There are certain limitations of this study, despite the encouraging results: (i) the sample size is rather small, (ii) some measure of patients’ compliance/performance during the intervention treatment would have provided valuable ancilliary data to the TAS-20 results, and (iii) there was no comparable control group, instead a repeated measures design that compared each patient to herself was employed. Future studies ought to focus upon other personal profiles, such as affective status, self-regulation, etc., in order to assess how these variables may vary with levels of alexithymia.

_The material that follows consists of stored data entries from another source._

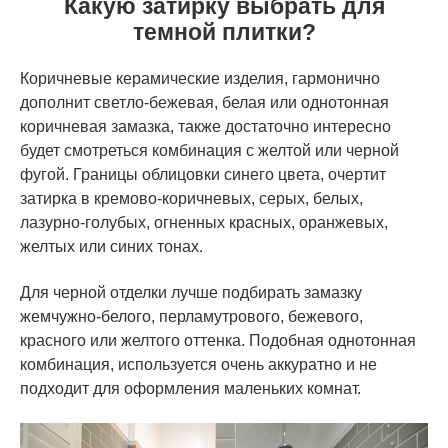
Какую затирку выбрать для
темной плитки?
Коричневые керамические изделия, гармонично
дополнит светло-бежевая, белая или однотонная
коричневая замазка, также достаточно интересно
будет смотреться комбинация с желтой или черной
фугой. Границы облицовки синего цвета, очертит
затирка в кремово-коричневых, серых, белых,
лазурно-голубых, огненных красных, оранжевых,
желтых или синих тонах.
Для черной отделки лучше подбирать замазку
жемчужно-белого, перламутрового, бежевого,
красного или желтого оттенка. Подобная однотонная
комбинация, используется очень аккуратно и не
подходит для оформления маленьких комнат.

Several studies of affective conditions have shown that pre- vs post-interventional analyses may be usefully applied (Moore et al., 2013; Wagner et al., 2014). The marked correlation between preand post-intervention self-report of alexithymia implies that the expression of the disorder is relatively constant over both treatment and environmental conditions. The result suggests that even a moderate level of writing-discussion intervention may improve the alexithymia reported by patients with eating disorders. Whether or not this improvement is a step towards the alleviation of anorexia/ bulimia nervosa should be addressed eventually.